* What you will do
**a)** From the Mubarak Ali biography, list every post or position it says he held.
**b)** According to the Mubarak Ali biography, at which university did he attain his PhD?
**c)** The Mubarak Ali biography describes the two-nation theory to which official historiography in Pakistan is committed. Using the reason the biography gives, explain why, under that theory, the British needed to divide India into two countries.

* Provided text
- Born: 21 April 1941 (age 85) Tonk, Tonk State, British India
- Occupations: Historian, activist and scholar
- Known for: Wrote over 60 books on history of Pakistan Writes his history books from a common man's perspective and not the ruling class

= Mubarak Ali =

Pakistani historian

Mubarak Ali (born 21 April 1941) is a Pakistani historian, activist and scholar. His main theme, in most of his books, has been that some history books written in Pakistan had been 'dictated' by the ruling class (the so-called 'Establishment in Pakistan') and, in his view, those history books represent 'perversion of facts'. A Marxist, Mubarak Ali maintains that history books should be written from the perspective of masses, not of rulers.

==Early life and career==
Mubarak Ali was born in Tonk, in the erstwhile princely state of Tonk, British India (present-day Rajasthan, India) on 21 April 1941. Mubarak Ali and his family migrated to Pakistan in 1952 and settled in Hyderabad, Sindh. Mubarak Ali received a M.A. degree in history with first class first position from Sindh University, Jamshoro in 1962. He was appointed as a lecturer in the Department of History at Sindh University Jamshoro in 1963. In 1972, he went to London, then Germany to pursue higher studies and in 1976, he attained a PhD degree (on the Mughal Period of India) at Ruhr University, Bochum, Germany. He later became head of the History Department at the University of Sindh. He was the Director of the Goethe Institute in Lahore until 1996. In 2005, he was the editor of the quarterly journal Taarikh (History) and has been widely interviewed by electronic and print media in India, Pakistan and the Middle East.

In 1999, while speaking at a seminar in Mumbai organised by the NGO Khoj, Mubarak Ali referred to fundamentalism's effects on historical scholarship in his country. He described how after the Indo-Pakistani War of 1965, ancient history was de-emphasized in Pakistan by some historians. The official government rule stated that anything outside of the syllabus "is not part of our history". He further stated that the official historiography in Pakistan is committed to the two-nation theory in the Indian subcontinent. In other words, Hindus and Muslims in pre-1947 era British India essentially were 2 different and distinct nations and, therefore, the British needed to divide old India into 2 different countries, based on this fact, before they ended their colonial rule in British India. This was called the Pakistan Movement and it succeeded in its effort with the support of the majority of the Indian Muslims under the leadership of Muhammad Ali Jinnah and an independent Pakistan was created in 1947. Although later, after the independence of Pakistan in 1947, many history book writers ignored the Pakistan public's need for the truth and keeping a balanced view of history when writing their history books. Instead, some historians went to the other extreme and started to confuse the Pakistani public about whether Pakistan's known history begins from the 5000 years old Indus Valley civilization or from the Arab Muslims (Muhammad bin Qasim (31 Dec 695 - 18 July 715)) and his attack on Sindh in 712 A.D. or from the Independence of Pakistan in 1947.

* Provided material
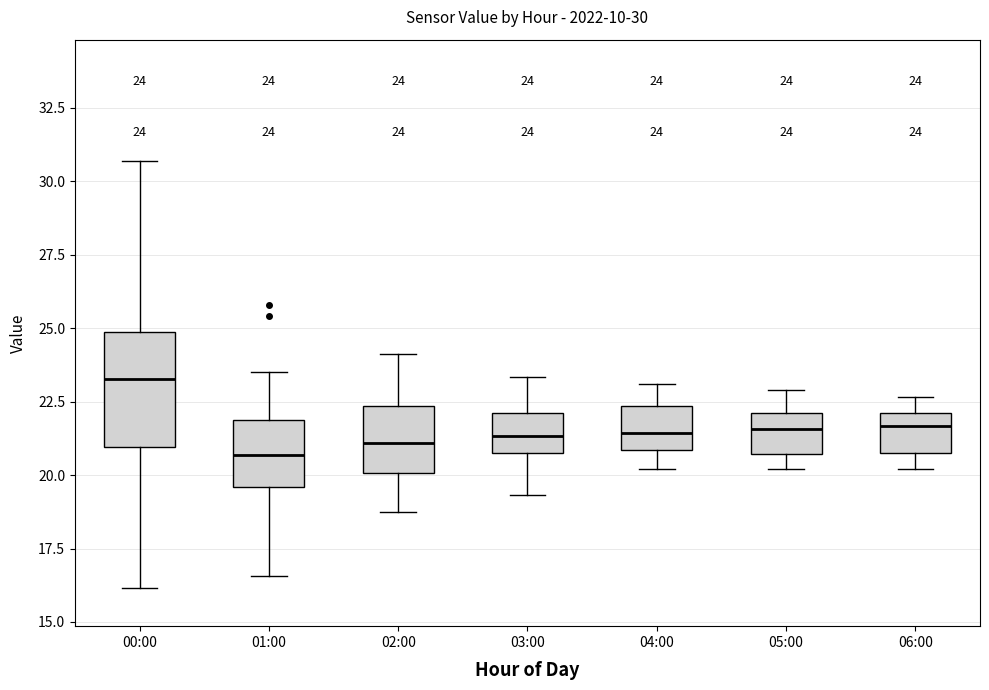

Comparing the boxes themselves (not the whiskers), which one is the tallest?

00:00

* Response list
**a)**
- Lecturer in the Department of History at Sindh University Jamshoro (appointed 1963)
- Head of the History Department at the University of Sindh
- Director of the Goethe Institute in Lahore (until 1996)
- Editor of the quarterly journal Taarikh (History) (in 2005)

**b)** Ruhr University, Bochum, Germany.

**c)** Under the two-nation theory, Hindus and Muslims in pre-1947 British India were essentially two different and distinct nations. On that basis, the British needed to divide old India into two countries before ending their colonial rule.